PROMPT: Only the lines with "huisgenoot" in the entries below belong in the answer; please copy them.

DATA FOR THIS TASK:
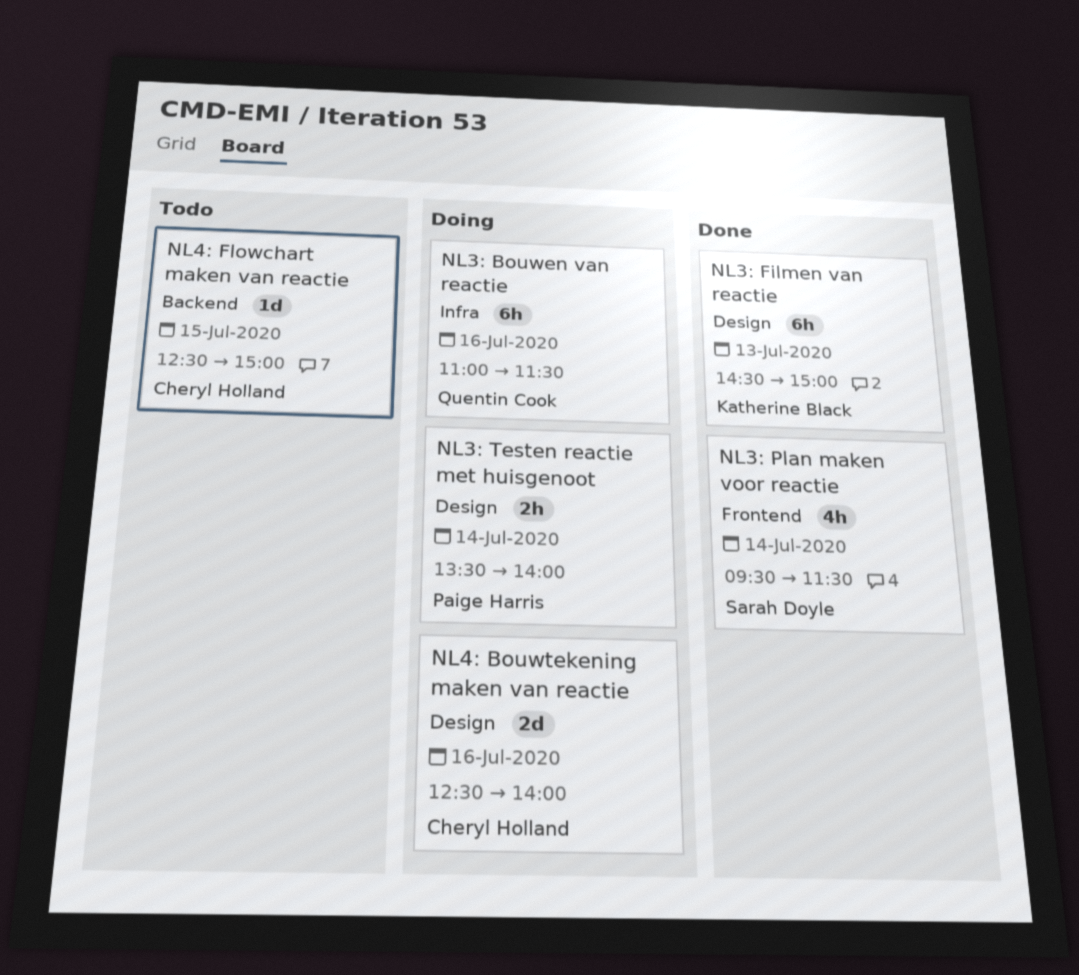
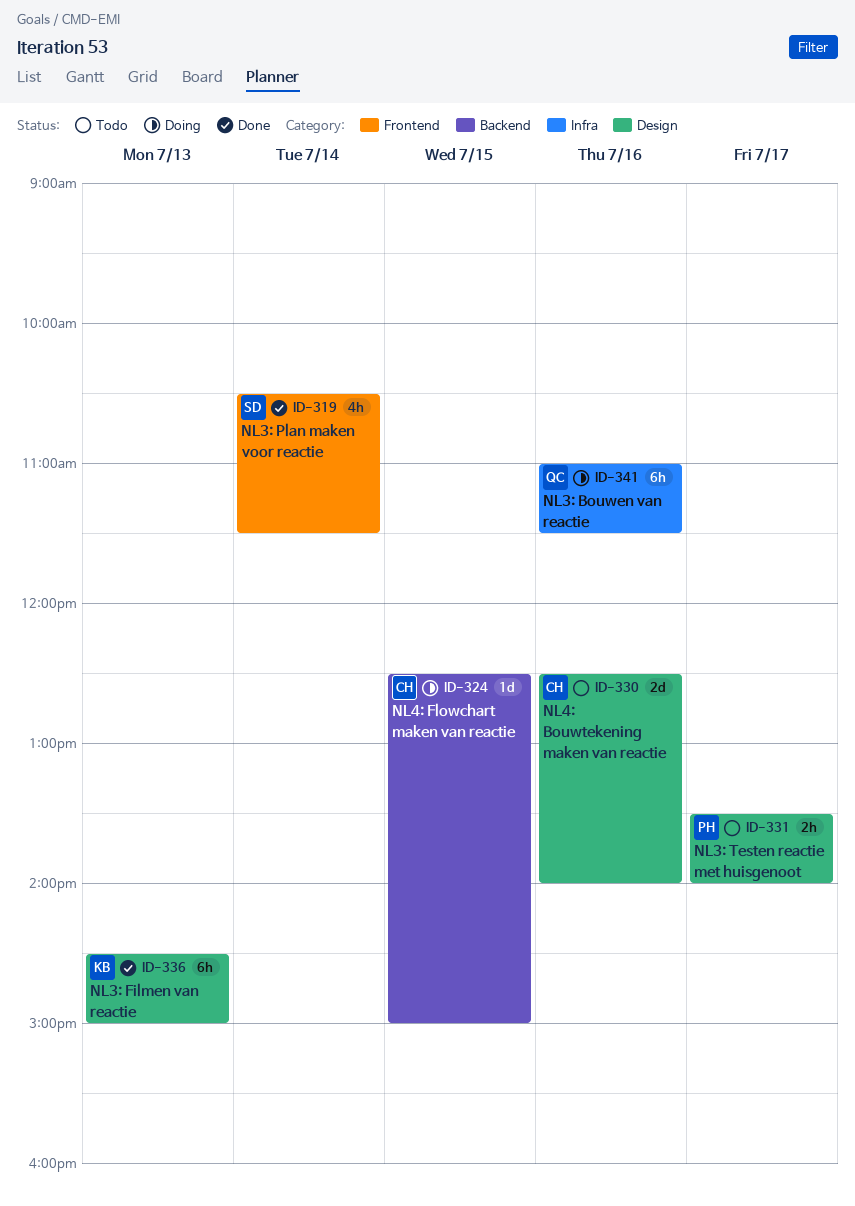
NL3: Plan maken voor reactie, begins: 09:30 -> 10:30
NL3: Testen reactie met huisgenoot, status: Doing -> Todo
NL3: Testen reactie met huisgenoot, day: Jul 14 -> Jul 17
NL4: Bouwtekening maken van reactie, status: Doing -> Todo
NL4: Flowchart maken van reactie, status: Todo -> Doing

WRITTEN RESPONSE:
NL3: Testen reactie met huisgenoot, status: Doing -> Todo
NL3: Testen reactie met huisgenoot, day: Jul 14 -> Jul 17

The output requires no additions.